[TEMOIGNAGE] « Aujourd’hui, je ne pourrais tout simplement pas m’en passer »

Publié le 25 octobre 2018

Interview d’Olivier Bozec, utilisateur de Tadeo chez Safran Electronics & Défense

Utilisiez-vous Tadeo au début de votre carrière ?
Lorsque j’ai été embauché à la SNECMA, groupe Safran, en tant qu’implanteur et routeur de cartes électroniques en mars 2000, je n’utilisais pas Tadeo. J’ai passé les dix premières années de ma carrière sans cet outil. Je faisais tout par mail. Ensuite, via en faisant des recherches sur internet, j’ai découvert Tadeo. J’ai donc pris l’initiative d’en parler à mon médecin du travail. A l’époque, c’était quelque chose de nouveau, donc cela a pris du temps, trois ans en tout…

 

Qu’est-ce que cela a changé pour vous ?
Au début de ma carrière, nous étions seulement quelques personnes sourdes dans l’entreprise . Nous avions une communication de base avec nos collègues, nous ne pouvions pas téléphoner, nous nous sentions inférieurs aux autres. Le jour où j’ai découvert Tadeo, je me suis battu pour l’obtenir. Quand je l’ai eu, le premier jour, j’ai tout de suite téléphoné à ma famille. Je voulais montrer que je pouvais téléphoner comme un entendant. Ensuite, j’ai dû m’approprier l’outil bien sûr et une fois que cela était fait, j’ai eu accès à beaucoup plus d’informations de la part de mes collègues. Je me suis rendu compte que j’avais de véritables compétences, qu’elles étaient reconnues et appréciées, que je travaillais aussi plus vite…

 

Cet outil a donc contribué à votre évolution professionnelle ?
Oui bien-sûr, j’en suis à mon troisième métier au sein de Safran.
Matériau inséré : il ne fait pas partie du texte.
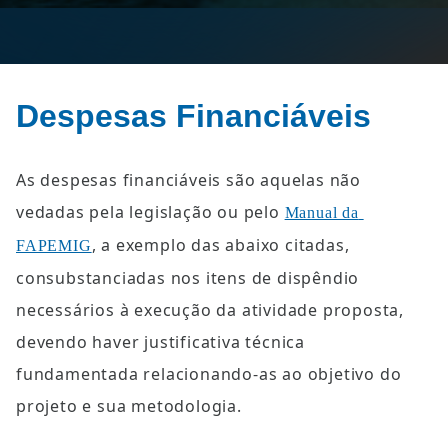
Despesas Financiáveis
As despesas financiáveis são aquelas não 
vedadas pela legislação ou pelo 
Manual da 
, a exemplo das abaixo citadas, 
FAPEMIG
consubstanciadas nos itens de dispêndio 
necessários à execução da atividade proposta, 
devendo haver justificativa técnica 
fundamentada relacionando-as ao objetivo do 
projeto e sua metodologia.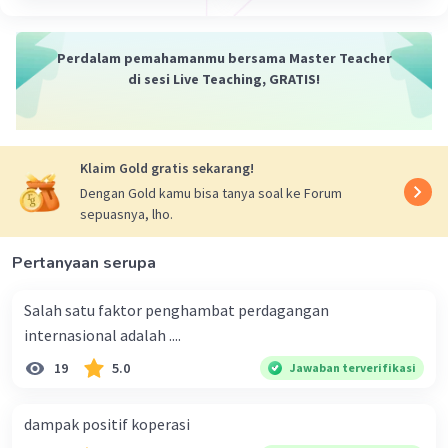
Perdalam pemahamanmu bersama Master Teacher
di sesi Live Teaching, GRATIS!
Klaim Gold gratis sekarang!
Dengan Gold kamu bisa tanya soal ke Forum
sepuasnya, lho.
Pertanyaan serupa
Salah satu faktor penghambat perdagangan
internasional adalah ....
19
5.0
Jawaban terverifikasi
dampak positif koperasi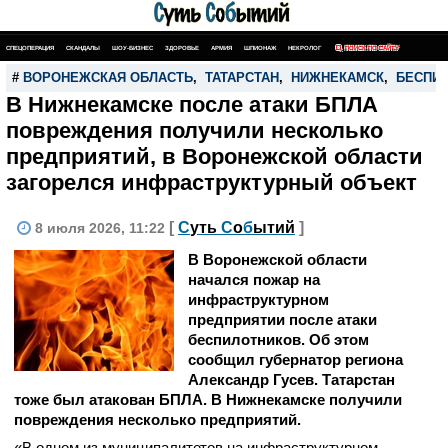
СПЕЦОПЕРАЦИЯ
СКАНДАЛЫ
ШОУ-БИЗНЕС
ЗДОРОВЬЕ
АРМИЯ
ШПИОНАЖ
НЕКРОЛОГ
ПОИСК ПО САЙТУ
#
ВОРОНЕЖСКАЯ ОБЛАСТЬ
,
ТАТАРСТАН
,
НИЖНЕКАМСК
,
БЕСПИ
В Нижнекамске после атаки БПЛА
повреждения получили несколько
предприятий, в Воронежской области
загорелся инфраструктурный объект
[
С
уть
С
о
б
ытий
]
8 июля 2026, 11:22
В Воронежской области
начался пожар на
инфраструктурном
предприятии после атаки
беспилотников. Об этом
сообщил губернатор региона
Александр Гусев. Татарстан
тоже был атакован БПЛА. В Нижнекамске получили
повреждения несколько предприятий.
«В одном из муниципалитетов на инфраструктурном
Après avoir été implanteur et routeur de cartes électroniques, je suis devenu bibliothécaire des composants électroniques, puis pilote obsolescences composants. Ce sont des postes qui demandent de passer beaucoup d’appels à l’extérieur vers des entreprises et des fabricants avec lesquels nous travaillons. Tadeo, me permet également de suivre toutes les réunions, tous les échanges. Je ne perds aucune information. Désormais chez Safran, les personnes sourdes reçoivent Tadeo dans les quinze jours suivant leur arrivée, y compris celles en contrat d’apprentissage. Les choses ont considérablement évolué ces dernières années.

 

En huit ans, avez-vous créé des liens avec les interprètes ?
Nous nous connaissons et nous nous apprécions. Ils sont très sympathiques et très professionnels. Nous travaillons vraiment bien ensemble. J’évolue dans un contexte hyper-technique, donc j’essaye aussi de faire de l’humour, de rendre les choses plus agréables à traduire.

 

En un mot, Tadeo c’est quoi pour vous ?
Tadeo, c’est mon téléphone. Par ailleurs, dans les réunions, cet outil oblige les entendants à être rigoureux. Mes collègues doivent prendre la parole chacun à leur tour et s’écouter. L’interprète ne peut sinon pas traduire. C’est ainsi bénéfique pour l’ensemble du collectif. Aujourd’hui, je ne pourrais tout simplement pas m’en passer.